Statistical Inference with GSS data

Setup

Load packages

library(ggplot2)
library(dplyr)
library(statsr)
library(plotly)

Load data and clean by removing columns where ‘NA’ values comprise more than 10% of total rows. We will also delete the caseid column since it serves no useful purpose in our analysis.

load("gss.RData")
gss_filtered <- gss[,colSums(is.na(gss)) <= 0.1*nrow(gss)] %>% select(-caseid)

Part 1: Data

According to the GSS Data Documentation, Appendix A, the GSS observations are a multi-stage area probability sample to the block or segment level. At the block level, quota sampling is used with quotas based on sex, age, and employment status. The cost of the quota samples is substantially less than the cost of a full probability sample of the same size, but there is, of course, the chance of sample biases mainly due to not-at-homes which are not controlled by the quotas.
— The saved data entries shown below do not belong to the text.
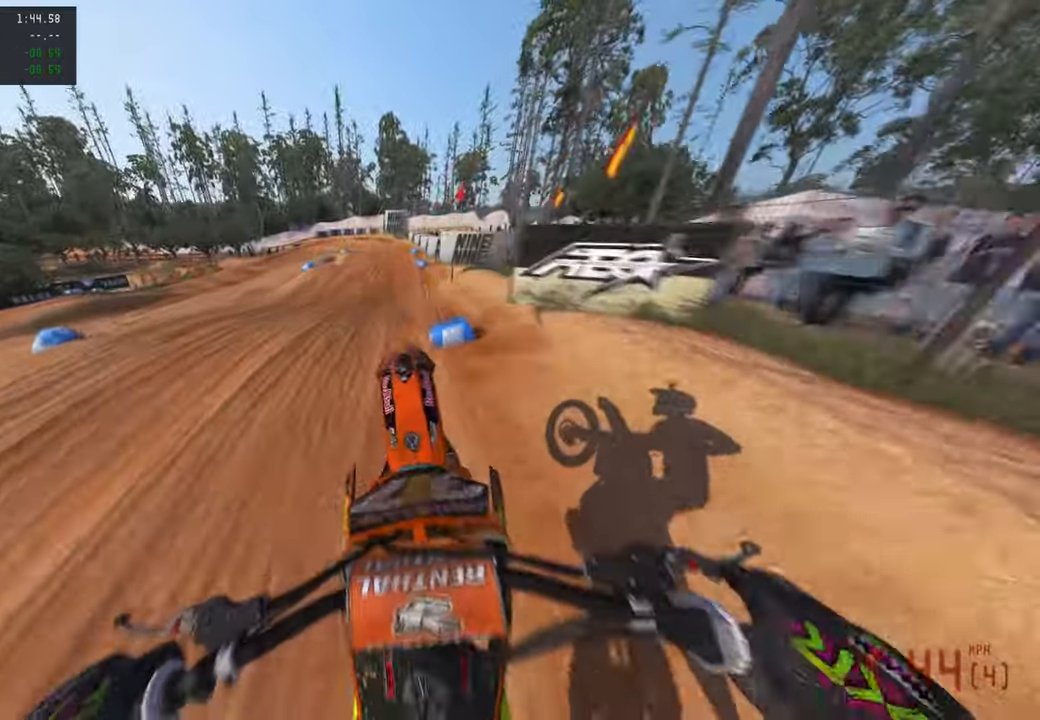
{"buttons": ["R2", "R3"], "left_stick": "center", "right_stick": "down", "events": [[17, "R3", "down"], [17, "right_stick", "down"], [117, "R3", "up"], [400, "R3", "down"]]}
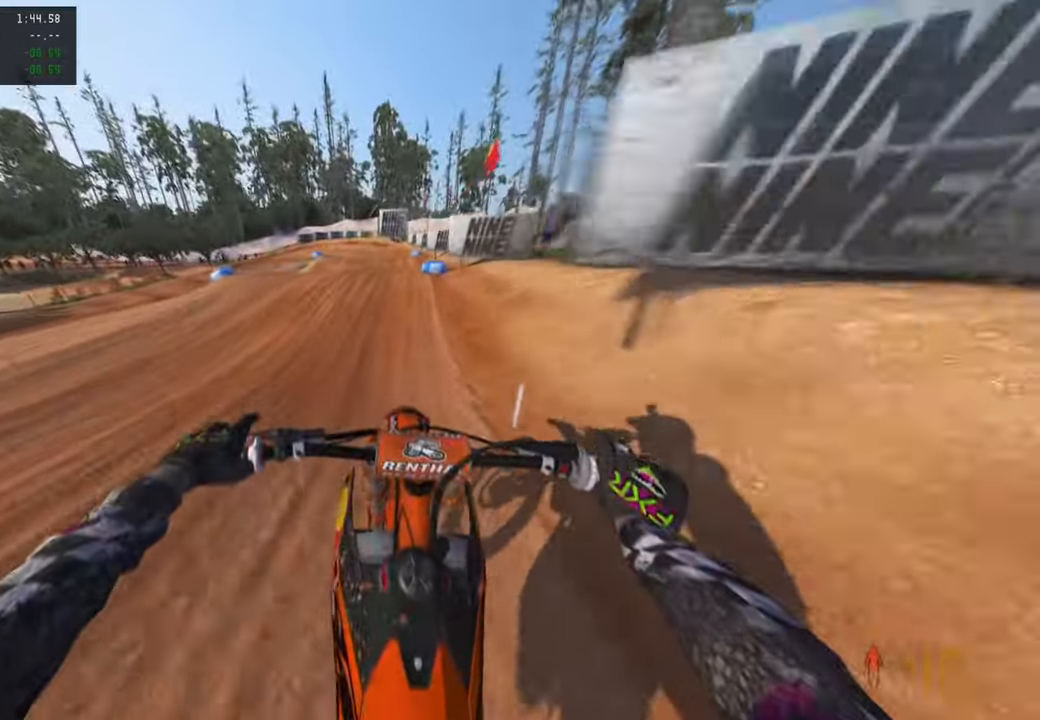
{"buttons": ["R2"], "left_stick": "up-left", "right_stick": "up", "events": [[34, "R3", "up"], [134, "right_stick", "center"], [267, "right_stick", "up"], [400, "left_stick", "up-left"]]}
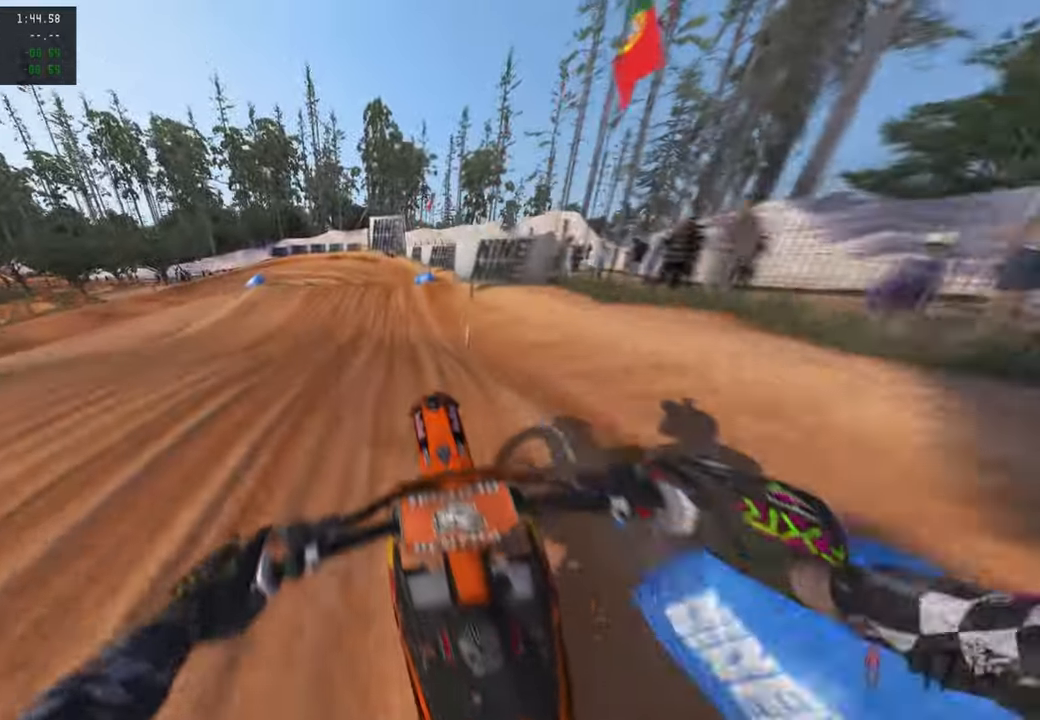
{"buttons": [], "left_stick": "up-right", "right_stick": "left", "events": [[184, "left_stick", "up-right"], [400, "R2", "up"], [417, "right_stick", "left"]]}
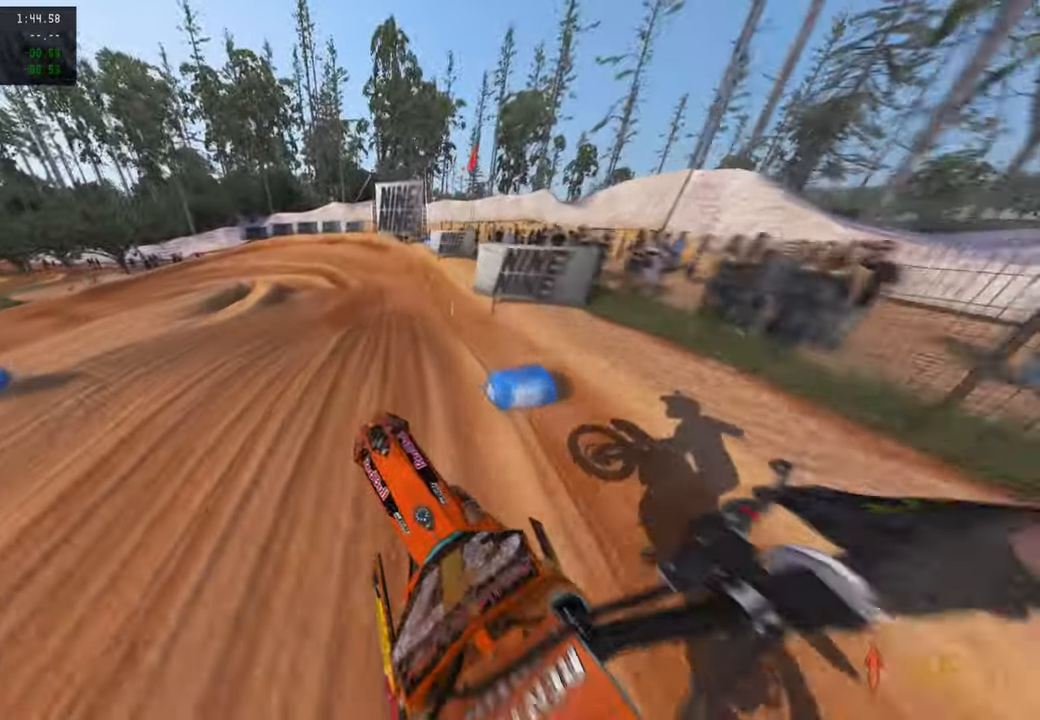
{"buttons": ["R2"], "left_stick": "up", "right_stick": "down-left", "events": [[67, "left_stick", "up"], [134, "right_stick", "down-left"], [317, "R2", "down"]]}
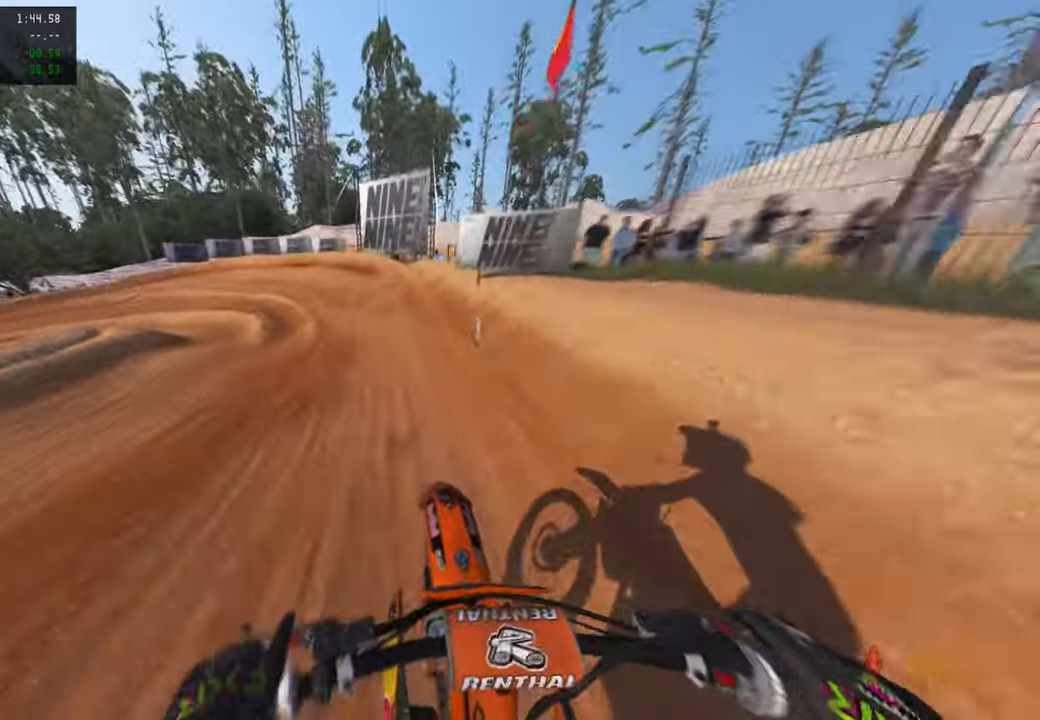
{"buttons": [], "left_stick": "up-left", "right_stick": "center", "events": [[117, "left_stick", "up-left"], [400, "R2", "up"], [417, "right_stick", "center"]]}
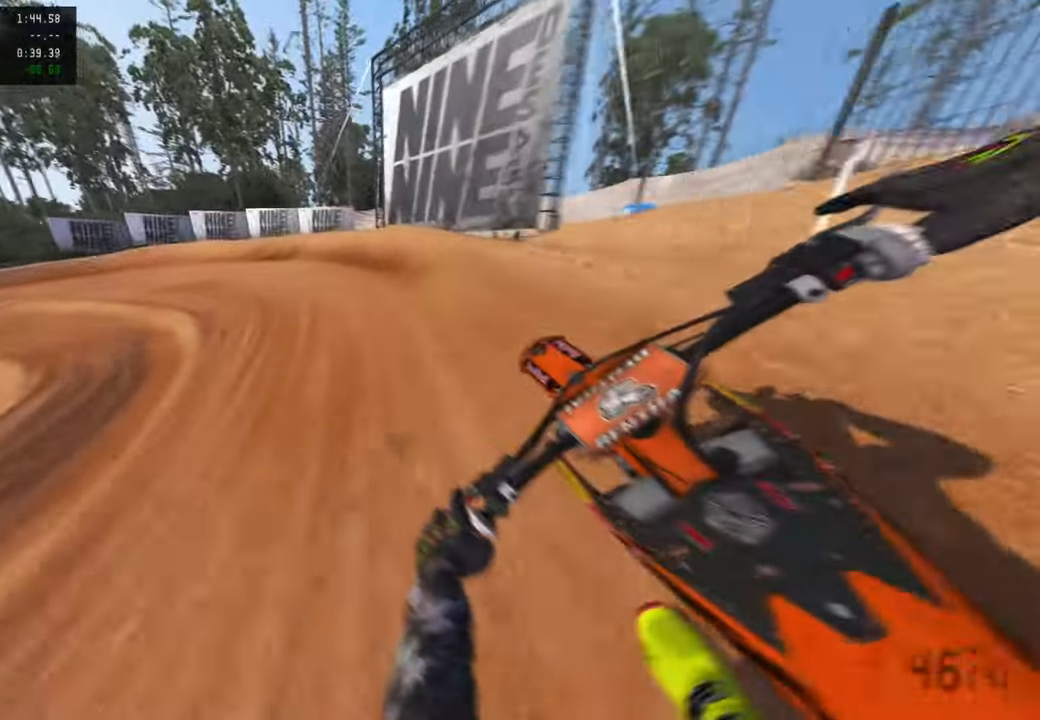
{"buttons": ["R2"], "left_stick": "up-left", "right_stick": "up-right", "events": [[250, "R2", "down"], [250, "right_stick", "right"], [450, "right_stick", "up-right"]]}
However, in order to reduce this bias, the interviewers are given instructions to canvass and interview only after 3:00 p.m. on weekdays or during the weekend or holidays. This type of sample design is most appropriate when the past experience and judgment of a project director suggest that sample biases are likely to be small relative to the precision of the measuring instrument and the decisions that are to be made.

One should conclude that random sampling is NOT being employed to collect the GSS data because of convenience bias (i.e., respondents need to be available to be interviewed). Therefore, any inferences derived from these data may not be generalizable to the population at large.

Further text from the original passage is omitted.